Rusal does not approve of possible Norilsk Nickel 2% buyback
MOSCOW. June 29 (Interfax) - Rusal does not approve of a potential deal that would see a 2% Norilsk Nickel buyback, considering this to be an irrational use of funds.
"Our position on buybacks has not changed. A buyback is not the fairest way to distribute profit," Rusal Deputy Chairman Maxim Sokov told the press on the sidelines of the Norilsk Nickel AGM.
Under the current circumstances it is not sensible to spend $600 million on a buyback, he said.
If there is negative macroeconomic news, such as Greece exiting the EU, a buyback of 2% will not provide serious support to company share quotes, Sokov said.
The value of the shares that Norilsk Nickel acquired in the 2011 buyback is around $5 billion but Norilsk Nickel spent $9 billion on them, Sokov said.
If the company had not spent that money buying its own shares "maybe there would be no need for a reduction in the investment program now," he said.
Rusal abstained in the issue of a possible buyback in the Norilsk Nickel board Thursday, he added.

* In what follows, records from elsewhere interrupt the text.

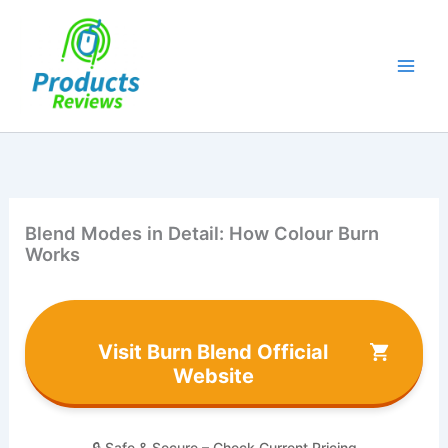
Skip
to
content
Blend Modes in Detail: How Colour Burn
Works
Visit Burn Blend Official
Website
🔒 Safe & Secure – Check Current Pricing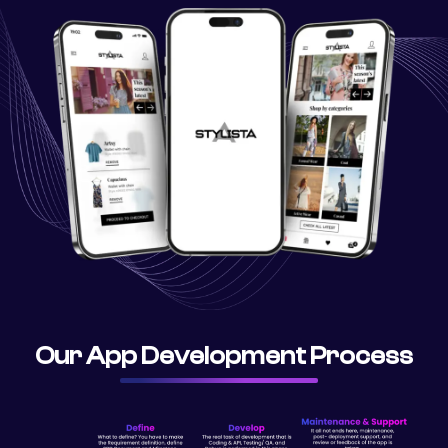
Our App Development Process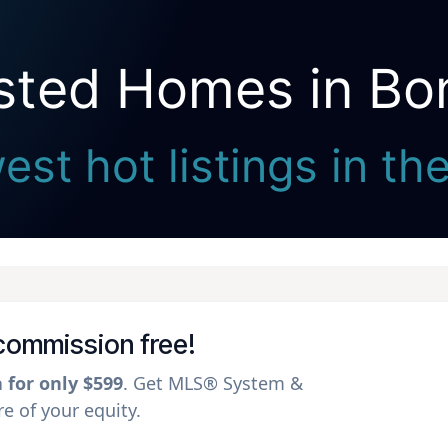
isted Homes in Bon
Seller Direct Real Estate
st hot listings in th
l commission free!
a for only $599
. Get MLS® System &
 of your equity.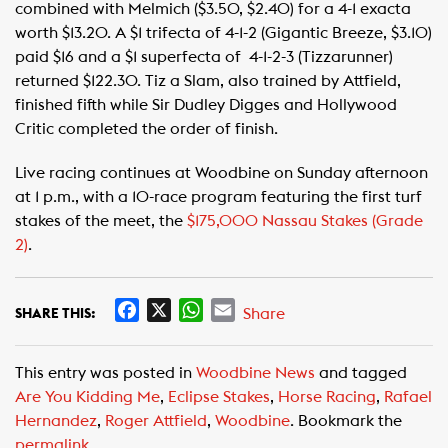
combined with Melmich ($3.50, $2.40) for a 4-1 exacta
worth $13.20. A $1 trifecta of 4-1-2 (Gigantic Breeze, $3.10)
paid $16 and a $1 superfecta of 4-1-2-3 (Tizzarunner)
returned $122.30. Tiz a Slam, also trained by Attfield,
finished fifth while Sir Dudley Digges and Hollywood
Critic completed the order of finish.
Live racing continues at Woodbine on Sunday afternoon
at 1 p.m., with a 10-race program featuring the first turf
stakes of the meet, the
$175,000 Nassau Stakes (Grade
2)
.
F
X
W
E
Share
SHARE THIS:
a
h
m
c
a
a
This entry was posted in
Woodbine News
and tagged
e
t
i
Are You Kidding Me
,
Eclipse Stakes
,
Horse Racing
,
Rafael
b
s
l
Hernandez
,
Roger Attfield
,
Woodbine
. Bookmark the
o
A
permalink
.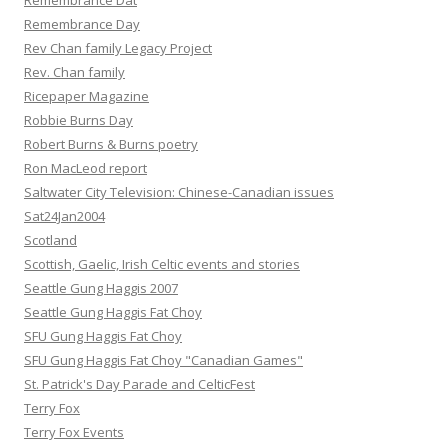
Remembrance Dat
Remembrance Day
Rev Chan family Legacy Project
Rev. Chan family
Ricepaper Magazine
Robbie Burns Day
Robert Burns & Burns poetry
Ron MacLeod report
Saltwater City Television: Chinese-Canadian issues
Sat24Jan2004
Scotland
Scottish, Gaelic, Irish Celtic events and stories
Seattle Gung Haggis 2007
Seattle Gung Haggis Fat Choy
SFU Gung Haggis Fat Choy
SFU Gung Haggis Fat Choy "Canadian Games"
St. Patrick's Day Parade and CelticFest
Terry Fox
Terry Fox Events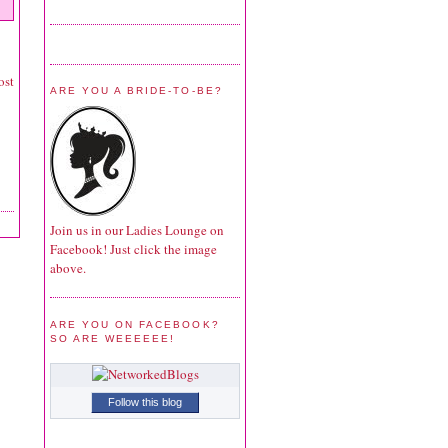
ost
ARE YOU A BRIDE-TO-BE?
Join us in our Ladies Lounge on
Facebook! Just click the image
above.
ARE YOU ON FACEBOOK?
SO ARE WEEEEEE!
Follow this blog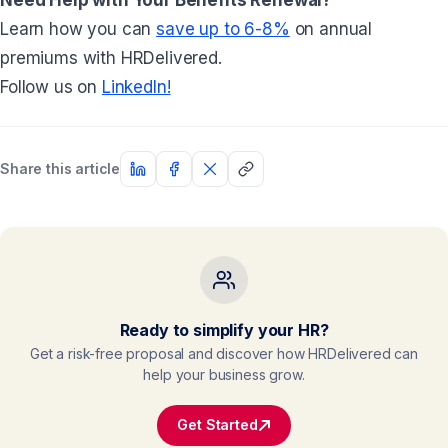
Learn how you can
save up to 6-8%
on annual
premiums with HRDelivered.
Follow us on
LinkedIn!
Share this article
Ready to simplify your HR?
Get a risk-free proposal and discover how HRDelivered can
help your business grow.
Get Started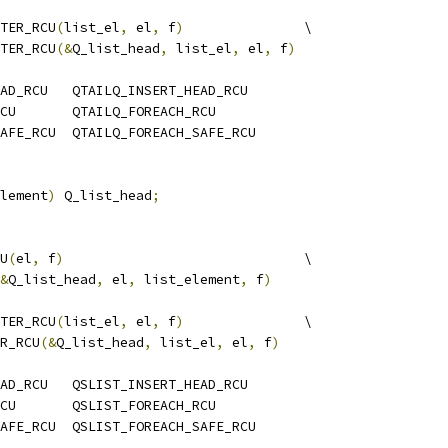
TER_RCU
(
list_el
,
 el
,
 f
)
               \
TER_RCU
(&
Q_list_head
,
 list_el
,
 el
,
 f
)
AD_RCU   QTAILQ_INSERT_HEAD_RCU
CU       QTAILQ_FOREACH_RCU
AFE_RCU  QTAILQ_FOREACH_SAFE_RCU
lement
)
 Q_list_head
;
U
(
el
,
 f
)
                              \
&
Q_list_head
,
 el
,
 list_element
,
 f
)
TER_RCU
(
list_el
,
 el
,
 f
)
               \
R_RCU
(&
Q_list_head
,
 list_el
,
 el
,
 f
)
AD_RCU   QSLIST_INSERT_HEAD_RCU
CU       QSLIST_FOREACH_RCU
AFE_RCU  QSLIST_FOREACH_SAFE_RCU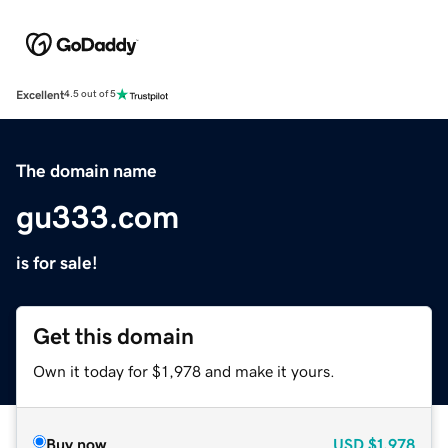
Excellent
4.5 out of 5
The domain name
gu333.com
is for sale!
Get this domain
Own it today for $1,978 and make it yours.
Buy now
USD
$1,978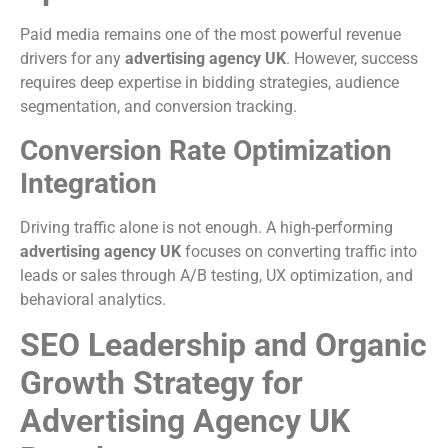
Paid media remains one of the most powerful revenue
drivers for any
advertising agency UK
. However, success
requires deep expertise in bidding strategies, audience
segmentation, and conversion tracking.
Conversion Rate Optimization
Integration
Driving traffic alone is not enough. A high-performing
advertising agency UK
focuses on converting traffic into
leads or sales through A/B testing, UX optimization, and
behavioral analytics.
SEO Leadership and Organic
Growth Strategy for
Advertising Agency UK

Andrei Bugrov, the chairman of the Norilsk Nickel board and a representative for Interros, said the board's decision does not have a term within which Norilsk Nickel management must submit their proposals on increasing capitalization (envisaging the possibility of a 2% buyback).
Another part of the capitalization boost issue is the redemption of 10% of Norilsk Nickel shares. The redemption process could take 6-8 months, Norilsk Nickel General Director Vladimir Strzhalkovsky said.